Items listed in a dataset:
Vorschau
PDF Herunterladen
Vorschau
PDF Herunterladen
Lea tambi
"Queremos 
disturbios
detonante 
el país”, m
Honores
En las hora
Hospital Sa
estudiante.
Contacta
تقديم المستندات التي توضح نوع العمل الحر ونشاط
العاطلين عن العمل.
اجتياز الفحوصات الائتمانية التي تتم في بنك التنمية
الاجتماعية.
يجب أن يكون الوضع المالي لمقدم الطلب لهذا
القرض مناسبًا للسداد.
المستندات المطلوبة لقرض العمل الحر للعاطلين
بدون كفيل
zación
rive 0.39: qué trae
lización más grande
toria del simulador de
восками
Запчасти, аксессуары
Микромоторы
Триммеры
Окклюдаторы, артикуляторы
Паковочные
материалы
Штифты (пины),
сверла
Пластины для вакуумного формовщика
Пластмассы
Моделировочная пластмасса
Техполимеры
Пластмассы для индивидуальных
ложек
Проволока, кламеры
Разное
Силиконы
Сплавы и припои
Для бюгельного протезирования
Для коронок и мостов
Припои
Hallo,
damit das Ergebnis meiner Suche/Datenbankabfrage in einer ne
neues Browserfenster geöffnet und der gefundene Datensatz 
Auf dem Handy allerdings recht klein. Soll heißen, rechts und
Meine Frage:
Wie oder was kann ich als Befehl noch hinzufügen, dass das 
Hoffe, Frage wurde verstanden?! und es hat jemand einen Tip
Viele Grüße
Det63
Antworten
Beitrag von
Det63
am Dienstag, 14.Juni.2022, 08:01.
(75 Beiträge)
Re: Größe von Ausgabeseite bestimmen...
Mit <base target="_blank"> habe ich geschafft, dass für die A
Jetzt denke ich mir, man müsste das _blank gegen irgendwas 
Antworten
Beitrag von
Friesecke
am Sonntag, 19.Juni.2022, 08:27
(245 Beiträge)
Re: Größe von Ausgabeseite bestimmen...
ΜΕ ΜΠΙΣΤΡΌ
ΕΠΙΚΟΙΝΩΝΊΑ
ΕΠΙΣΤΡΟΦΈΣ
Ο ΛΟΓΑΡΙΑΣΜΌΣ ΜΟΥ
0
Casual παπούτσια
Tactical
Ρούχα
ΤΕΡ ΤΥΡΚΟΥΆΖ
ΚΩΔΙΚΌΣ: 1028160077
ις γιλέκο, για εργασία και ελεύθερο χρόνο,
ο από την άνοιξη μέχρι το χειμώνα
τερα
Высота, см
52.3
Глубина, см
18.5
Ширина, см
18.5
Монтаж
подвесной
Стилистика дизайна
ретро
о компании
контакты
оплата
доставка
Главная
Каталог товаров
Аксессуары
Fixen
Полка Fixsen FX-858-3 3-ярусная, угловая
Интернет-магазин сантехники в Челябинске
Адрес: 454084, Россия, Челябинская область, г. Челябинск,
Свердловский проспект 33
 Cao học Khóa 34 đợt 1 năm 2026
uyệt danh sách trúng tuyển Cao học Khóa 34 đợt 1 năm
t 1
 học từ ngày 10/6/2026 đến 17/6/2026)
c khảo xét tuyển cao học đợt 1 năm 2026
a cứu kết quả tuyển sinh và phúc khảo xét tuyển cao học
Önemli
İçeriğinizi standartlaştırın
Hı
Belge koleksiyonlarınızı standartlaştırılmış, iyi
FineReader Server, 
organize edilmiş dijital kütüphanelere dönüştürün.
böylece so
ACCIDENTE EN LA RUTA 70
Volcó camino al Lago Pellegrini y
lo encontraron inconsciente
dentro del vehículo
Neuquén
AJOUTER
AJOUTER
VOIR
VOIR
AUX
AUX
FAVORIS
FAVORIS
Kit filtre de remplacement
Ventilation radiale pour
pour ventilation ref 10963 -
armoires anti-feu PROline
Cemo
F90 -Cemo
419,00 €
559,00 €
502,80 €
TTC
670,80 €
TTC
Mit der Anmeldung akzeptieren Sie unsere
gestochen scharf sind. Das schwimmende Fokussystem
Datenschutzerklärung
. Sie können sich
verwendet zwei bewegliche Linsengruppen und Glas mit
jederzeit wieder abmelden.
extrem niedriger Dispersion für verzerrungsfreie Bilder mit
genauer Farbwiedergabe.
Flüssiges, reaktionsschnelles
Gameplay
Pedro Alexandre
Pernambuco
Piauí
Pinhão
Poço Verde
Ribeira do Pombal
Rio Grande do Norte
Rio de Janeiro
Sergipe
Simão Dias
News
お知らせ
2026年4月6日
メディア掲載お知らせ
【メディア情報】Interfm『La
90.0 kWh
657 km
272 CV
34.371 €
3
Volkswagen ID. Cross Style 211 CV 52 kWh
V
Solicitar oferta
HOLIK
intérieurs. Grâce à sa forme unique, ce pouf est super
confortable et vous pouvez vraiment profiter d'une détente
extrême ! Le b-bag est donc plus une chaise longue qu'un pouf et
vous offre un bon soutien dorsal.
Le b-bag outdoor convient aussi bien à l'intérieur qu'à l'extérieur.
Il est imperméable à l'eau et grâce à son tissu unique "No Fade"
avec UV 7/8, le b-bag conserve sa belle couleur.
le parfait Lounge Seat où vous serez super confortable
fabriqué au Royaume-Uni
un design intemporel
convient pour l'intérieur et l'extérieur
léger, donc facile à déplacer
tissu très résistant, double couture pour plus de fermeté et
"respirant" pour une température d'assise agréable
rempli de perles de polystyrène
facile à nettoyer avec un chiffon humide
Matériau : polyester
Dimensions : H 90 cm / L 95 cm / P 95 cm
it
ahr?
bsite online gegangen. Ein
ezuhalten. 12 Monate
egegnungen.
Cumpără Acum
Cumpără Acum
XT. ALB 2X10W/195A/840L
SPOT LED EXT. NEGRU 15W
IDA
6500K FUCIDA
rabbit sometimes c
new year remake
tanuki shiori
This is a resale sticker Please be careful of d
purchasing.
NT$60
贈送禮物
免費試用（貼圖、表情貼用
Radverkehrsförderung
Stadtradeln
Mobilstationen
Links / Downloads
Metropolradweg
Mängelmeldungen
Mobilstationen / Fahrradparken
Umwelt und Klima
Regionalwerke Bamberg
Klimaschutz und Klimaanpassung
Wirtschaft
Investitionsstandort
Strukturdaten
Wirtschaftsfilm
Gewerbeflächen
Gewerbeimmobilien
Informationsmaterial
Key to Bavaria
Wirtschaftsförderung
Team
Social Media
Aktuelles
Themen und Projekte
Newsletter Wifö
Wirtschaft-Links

EXERCISE INSTRUCTIONS:
This exercise requires the entries above to be restated exactly.

OUTPUT OF THE TASK:
Vorschau
PDF Herunterladen
Vorschau
PDF Herunterladen
Lea tambi
"Queremos 
disturbios
detonante 
el país”, m
Honores
En las hora
Hospital Sa
estudiante.
Contacta
تقديم المستندات التي توضح نوع العمل الحر ونشاط
العاطلين عن العمل.
اجتياز الفحوصات الائتمانية التي تتم في بنك التنمية
الاجتماعية.
يجب أن يكون الوضع المالي لمقدم الطلب لهذا
القرض مناسبًا للسداد.
المستندات المطلوبة لقرض العمل الحر للعاطلين
بدون كفيل
zación
rive 0.39: qué trae
lización más grande
toria del simulador de
восками
Запчасти, аксессуары
Микромоторы
Триммеры
Окклюдаторы, артикуляторы
Паковочные
материалы
Штифты (пины),
сверла
Пластины для вакуумного формовщика
Пластмассы
Моделировочная пластмасса
Техполимеры
Пластмассы для индивидуальных
ложек
Проволока, кламеры
Разное
Силиконы
Сплавы и припои
Для бюгельного протезирования
Для коронок и мостов
Припои
Hallo,
damit das Ergebnis meiner Suche/Datenbankabfrage in einer ne
neues Browserfenster geöffnet und der gefundene Datensatz 
Auf dem Handy allerdings recht klein. Soll heißen, rechts und
Meine Frage:
Wie oder was kann ich als Befehl noch hinzufügen, dass das 
Hoffe, Frage wurde verstanden?! und es hat jemand einen Tip
Viele Grüße
Det63
Antworten
Beitrag von
Det63
am Dienstag, 14.Juni.2022, 08:01.
(75 Beiträge)
Re: Größe von Ausgabeseite bestimmen...
Mit <base target="_blank"> habe ich geschafft, dass für die A
Jetzt denke ich mir, man müsste das _blank gegen irgendwas 
Antworten
Beitrag von
Friesecke
am Sonntag, 19.Juni.2022, 08:27
(245 Beiträge)
Re: Größe von Ausgabeseite bestimmen...
ΜΕ ΜΠΙΣΤΡΌ
ΕΠΙΚΟΙΝΩΝΊΑ
ΕΠΙΣΤΡΟΦΈΣ
Ο ΛΟΓΑΡΙΑΣΜΌΣ ΜΟΥ
0
Casual παπούτσια
Tactical
Ρούχα
ΤΕΡ ΤΥΡΚΟΥΆΖ
ΚΩΔΙΚΌΣ: 1028160077
ις γιλέκο, για εργασία και ελεύθερο χρόνο,
ο από την άνοιξη μέχρι το χειμώνα
τερα
Высота, см
52.3
Глубина, см
18.5
Ширина, см
18.5
Монтаж
подвесной
Стилистика дизайна
ретро
о компании
контакты
оплата
доставка
Главная
Каталог товаров
Аксессуары
Fixen
Полка Fixsen FX-858-3 3-ярусная, угловая
Интернет-магазин сантехники в Челябинске
Адрес: 454084, Россия, Челябинская область, г. Челябинск,
Свердловский проспект 33
 Cao học Khóa 34 đợt 1 năm 2026
uyệt danh sách trúng tuyển Cao học Khóa 34 đợt 1 năm
t 1
 học từ ngày 10/6/2026 đến 17/6/2026)
c khảo xét tuyển cao học đợt 1 năm 2026
a cứu kết quả tuyển sinh và phúc khảo xét tuyển cao học
Önemli
İçeriğinizi standartlaştırın
Hı
Belge koleksiyonlarınızı standartlaştırılmış, iyi
FineReader Server, 
organize edilmiş dijital kütüphanelere dönüştürün.
böylece so
ACCIDENTE EN LA RUTA 70
Volcó camino al Lago Pellegrini y
lo encontraron inconsciente
dentro del vehículo
Neuquén
AJOUTER
AJOUTER
VOIR
VOIR
AUX
AUX
FAVORIS
FAVORIS
Kit filtre de remplacement
Ventilation radiale pour
pour ventilation ref 10963 -
armoires anti-feu PROline
Cemo
F90 -Cemo
419,00 €
559,00 €
502,80 €
TTC
670,80 €
TTC
Mit der Anmeldung akzeptieren Sie unsere
gestochen scharf sind. Das schwimmende Fokussystem
Datenschutzerklärung
. Sie können sich
verwendet zwei bewegliche Linsengruppen und Glas mit
jederzeit wieder abmelden.
extrem niedriger Dispersion für verzerrungsfreie Bilder mit
genauer Farbwiedergabe.
Flüssiges, reaktionsschnelles
Gameplay
Pedro Alexandre
Pernambuco
Piauí
Pinhão
Poço Verde
Ribeira do Pombal
Rio Grande do Norte
Rio de Janeiro
Sergipe
Simão Dias
News
お知らせ
2026年4月6日
メディア掲載お知らせ
【メディア情報】Interfm『La
90.0 kWh
657 km
272 CV
34.371 €
3
Volkswagen ID. Cross Style 211 CV 52 kWh
V
Solicitar oferta
HOLIK
intérieurs. Grâce à sa forme unique, ce pouf est super
confortable et vous pouvez vraiment profiter d'une détente
extrême ! Le b-bag est donc plus une chaise longue qu'un pouf et
vous offre un bon soutien dorsal.
Le b-bag outdoor convient aussi bien à l'intérieur qu'à l'extérieur.
Il est imperméable à l'eau et grâce à son tissu unique "No Fade"
avec UV 7/8, le b-bag conserve sa belle couleur.
le parfait Lounge Seat où vous serez super confortable
fabriqué au Royaume-Uni
un design intemporel
convient pour l'intérieur et l'extérieur
léger, donc facile à déplacer
tissu très résistant, double couture pour plus de fermeté et
"respirant" pour une température d'assise agréable
rempli de perles de polystyrène
facile à nettoyer avec un chiffon humide
Matériau : polyester
Dimensions : H 90 cm / L 95 cm / P 95 cm
it
ahr?
bsite online gegangen. Ein
ezuhalten. 12 Monate
egegnungen.
Cumpără Acum
Cumpără Acum
XT. ALB 2X10W/195A/840L
SPOT LED EXT. NEGRU 15W
IDA
6500K FUCIDA
rabbit sometimes c
new year remake
tanuki shiori
This is a resale sticker Please be careful of d
purchasing.
NT$60
贈送禮物
免費試用（貼圖、表情貼用
Radverkehrsförderung
Stadtradeln
Mobilstationen
Links / Downloads
Metropolradweg
Mängelmeldungen
Mobilstationen / Fahrradparken
Umwelt und Klima
Regionalwerke Bamberg
Klimaschutz und Klimaanpassung
Wirtschaft
Investitionsstandort
Strukturdaten
Wirtschaftsfilm
Gewerbeflächen
Gewerbeimmobilien
Informationsmaterial
Key to Bavaria
Wirtschaftsförderung
Team
Social Media
Aktuelles
Themen und Projekte
Newsletter Wifö
Wirtschaft-Links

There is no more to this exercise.